The Translattice approach "scales out much more easily, and all of this is done at a fraction of the cost you would normally pay to deploy an enterprise class application," adds Frank Huerta, CEO and co-founder of Translattice.

At the center of the TransLattice Application Platform is the company's geographically distributed relational database, enabling resilient andscalable deployment of transactional applications while providing familiar ACID semantics. The database, application server, load balancing and storage are all tightly integrated and combined onto a node - either an x86-based appliance or a cloud instance. Nodes may be deployed wherever an organization needs them around the world.


According to the vendor, the TransLattice Application Platform:

  • Provides superior built-in resilience for Java applications due to the
    intelligent, distributed placement of data on multiple nodes.

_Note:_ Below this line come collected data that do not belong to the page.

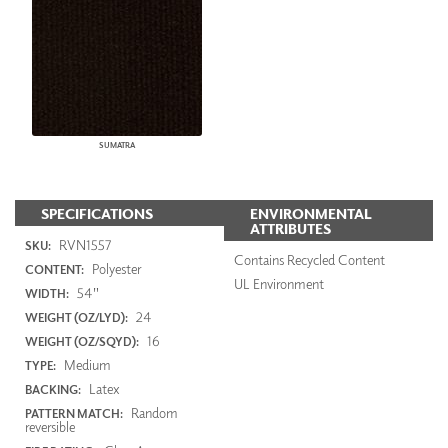
SUMATRA
SPECIFICATIONS
ENVIRONMENTAL
ATTRIBUTES
RVN1557
SKU:
Contains Recycled Content
Polyester
CONTENT:
UL Environment
54"
WIDTH:
24
WEIGHT (OZ/LYD):
16
WEIGHT (OZ/SQYD):
Medium
TYPE:
Latex
BACKING:
Random
PATTERN MATCH:
reversible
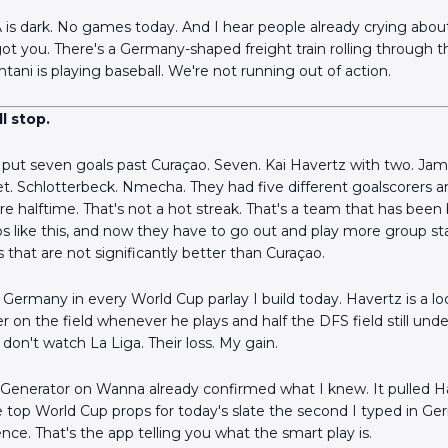
s dark. No games today. And I hear people already crying about
e got you. There's a Germany-shaped freight train rolling through 
tani is playing baseball. We're not running out of action.
l stop.
put seven goals past Curaçao. Seven. Kai Havertz with two. Jam
t. Schlotterbeck. Nmecha. They had five different goalscorers 
e halftime. That's not a hot streak. That's a team that has been b
s like this, and now they have to go out and play more group 
 that are not significantly better than Curaçao.
Germany in every World Cup parlay I build today. Havertz is a loc
er on the field whenever he plays and half the DFS field still und
don't watch La Liga. Their loss. My gain.
 Generator on Wanna already confirmed what I knew. It pulled H
e top World Cup props for today's slate the second I typed in Ge
nce. That's the app telling you what the smart play is.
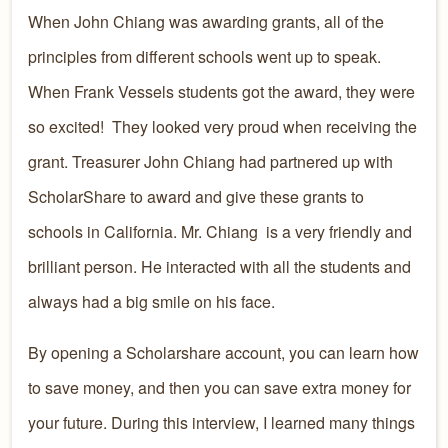
When John Chiang was awarding grants, all of the
principles from different schools went up to speak.
When Frank Vessels students got the award, they were
so excited! They looked very proud when receiving the
grant. Treasurer John Chiang had partnered up with
ScholarShare to award and give these grants to
schools in California. Mr. Chiang is a very friendly and
brilliant person. He interacted with all the students and
always had a big smile on his face.
By opening a Scholarshare account, you can learn how
to save money, and then you can save extra money for
your future. During this interview, I learned many things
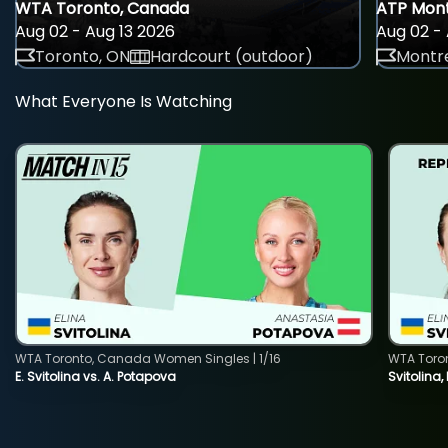
WTA Toronto, Canada
ATP Mont
Aug 02 - Aug 13 2026
Aug 02 - 
Toronto, ON
Hardcourt (outdoor)
Montre
What Everyone Is Watching
WTA Toronto, Canada Women Singles | 1/16
WTA Toro
E. Svitolina vs. A. Potapova
Svitolina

If a node
    failure occurs, the rest of the cluster is unaffected and users connected to
    the offline node will be automatically redirected to a working node.
  • Intrinsically delivers elastic throughput and storage capacity, via
    horizontal scale-out of commodity servers and cloud instances. This reduces
    the costly over-provisioning of infrastructure and allows organizations to
    quickly scale to meet changing business requirements.
  • Simplifies the migration of enterprise applications to cloud environments
    with no architectural changes required.
  • Equips organizations to meet varied availability goals and data
    jurisdiction compliance requirements for both on-premises and cloud
    deployments through policy controls for redundancy and data location.
  • Anticipates users' application needs and makes data available where and
    when it is needed, improving response time and productivity.
  • Costs far less than traditional application infrastructure deployments,
    while offering superior resilience, greater elasticity and better
    performance for users.

With the 2.0 release, says Huerta, a customer can take anything that is built on top of J2EE technology and talks to a relational database and drop it on the platform.  "It is a much broader class of applications that we can now use and focus on. The product is much more robust, it is stronger, and it's more scalable."